I got email and vids from home, of course, everyone did, but the censors were pretty strict. I knew something was wrong on the farm; dad had been drafted into industrial service, mom and the girls were running the place and hoping agriculture didn’t lose its limited status of ‘protected occupation’ before the end of things. Money was tough and the government was not helping, which meant all sorts of greasy middle men came out from under rocks with offers of loans. A quick twenty-five grand looked attractive. I told them to resist the impulse as long as they could, but I knew a day would come when they had to take out a loan to cover debts. I couldn’t send home enough to make a difference, and when the war was done my regiment demobilized twenty-five lightyears away, a cost-saving measure on the part of the aligned governments of the Middle Stars. It took me months to get back, I worked any job I could find to raise the price of an economy liner ticket; I held onto the military gratuity, never spent a red cent, the family needed it but by then we’d lost touch.
I got back on my twenty-fifth birthday. The farm was sold, some national combine had it, and the family was in a work shanty outside the capital. Of course, with the end of hostilities all Fleet contracts were cancelled, ships were going into storage at a high-orbital parking zone to await the next call to arms, and floods of ex-servicemen and women were straggling home, looking for work. The economy was in shreds and the black market was booming. Twice I was offered jobs as an arm-twister for the wrong sort, and actually considered taking them–until I discovered the identity of the loanshark who ran my family out of our home and handed it to the big guys. Then I was only interested in payback. I had a word with other veterans, did some favors I’m not proud of, picked up intel and a decent weapon, and one night paid a visit. How many rounds did I use settling the account? Bet your last credit, it was north of twenty-five.

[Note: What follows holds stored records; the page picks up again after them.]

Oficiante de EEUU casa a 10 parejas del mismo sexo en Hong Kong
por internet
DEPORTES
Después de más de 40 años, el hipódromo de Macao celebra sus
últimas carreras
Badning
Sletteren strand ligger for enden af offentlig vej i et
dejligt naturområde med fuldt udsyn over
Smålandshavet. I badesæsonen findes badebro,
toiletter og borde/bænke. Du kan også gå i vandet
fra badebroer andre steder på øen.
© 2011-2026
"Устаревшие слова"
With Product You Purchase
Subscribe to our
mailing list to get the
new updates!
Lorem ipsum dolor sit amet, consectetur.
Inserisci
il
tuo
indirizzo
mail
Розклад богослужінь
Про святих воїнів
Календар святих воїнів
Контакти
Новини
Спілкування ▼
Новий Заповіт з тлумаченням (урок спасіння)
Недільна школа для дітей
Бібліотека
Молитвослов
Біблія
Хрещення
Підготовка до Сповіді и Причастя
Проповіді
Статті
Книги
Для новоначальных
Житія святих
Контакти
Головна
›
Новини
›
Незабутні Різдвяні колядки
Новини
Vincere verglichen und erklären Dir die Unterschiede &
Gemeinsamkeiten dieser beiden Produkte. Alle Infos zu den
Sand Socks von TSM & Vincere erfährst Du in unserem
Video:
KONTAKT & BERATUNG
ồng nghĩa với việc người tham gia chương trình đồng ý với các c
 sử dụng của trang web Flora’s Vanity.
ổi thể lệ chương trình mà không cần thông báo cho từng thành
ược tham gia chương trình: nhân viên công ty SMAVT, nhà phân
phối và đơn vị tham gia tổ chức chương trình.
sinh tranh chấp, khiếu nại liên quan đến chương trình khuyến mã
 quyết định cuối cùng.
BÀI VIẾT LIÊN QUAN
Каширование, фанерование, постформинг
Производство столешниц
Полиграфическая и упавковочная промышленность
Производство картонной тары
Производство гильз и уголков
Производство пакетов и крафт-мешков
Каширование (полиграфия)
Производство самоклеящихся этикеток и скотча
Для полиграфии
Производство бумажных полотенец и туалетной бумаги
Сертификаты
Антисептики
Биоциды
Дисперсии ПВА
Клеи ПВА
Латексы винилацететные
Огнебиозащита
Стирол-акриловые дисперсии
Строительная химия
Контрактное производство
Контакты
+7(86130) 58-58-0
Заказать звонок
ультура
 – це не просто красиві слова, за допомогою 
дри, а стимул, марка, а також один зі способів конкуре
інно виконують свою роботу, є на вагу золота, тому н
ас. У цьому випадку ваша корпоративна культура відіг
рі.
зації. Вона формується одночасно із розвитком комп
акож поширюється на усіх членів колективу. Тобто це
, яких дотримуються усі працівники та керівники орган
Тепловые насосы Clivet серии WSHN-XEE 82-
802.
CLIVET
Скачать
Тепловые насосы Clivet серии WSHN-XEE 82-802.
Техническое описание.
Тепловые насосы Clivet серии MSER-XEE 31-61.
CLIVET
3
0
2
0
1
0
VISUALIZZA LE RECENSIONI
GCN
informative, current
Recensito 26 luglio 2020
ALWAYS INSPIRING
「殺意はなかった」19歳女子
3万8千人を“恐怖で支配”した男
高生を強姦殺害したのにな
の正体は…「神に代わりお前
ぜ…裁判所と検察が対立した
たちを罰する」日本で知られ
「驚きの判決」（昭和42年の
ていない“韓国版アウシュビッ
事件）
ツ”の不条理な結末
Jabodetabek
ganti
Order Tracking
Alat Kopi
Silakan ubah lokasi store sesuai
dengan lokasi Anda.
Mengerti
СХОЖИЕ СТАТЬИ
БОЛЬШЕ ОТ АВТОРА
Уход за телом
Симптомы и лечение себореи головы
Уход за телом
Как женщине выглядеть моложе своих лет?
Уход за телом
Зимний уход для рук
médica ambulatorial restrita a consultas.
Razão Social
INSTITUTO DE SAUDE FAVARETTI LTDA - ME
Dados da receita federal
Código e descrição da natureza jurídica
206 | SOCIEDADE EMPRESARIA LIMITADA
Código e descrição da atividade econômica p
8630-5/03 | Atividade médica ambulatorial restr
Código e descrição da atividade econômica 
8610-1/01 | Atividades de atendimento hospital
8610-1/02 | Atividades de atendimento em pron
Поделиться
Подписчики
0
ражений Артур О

I might do as many years if they ever catch me; but there are careers for those with the skills out there to be found, and I’m working a passage to the frontier where new colonies are coming. It’s the 26th century now, and the date no longer mocks me. I don’t know what I’ll find but I’ll bring my family out here if I can win my fortune.
Twenty-five million would be nice; with rejuvenative biotech I have centuries in which to work, scheme and try, but supposing I live to be a thousand, I’ll never forget that farm I called home, far away on Gagarin’s, by the blacktop they called Route 25.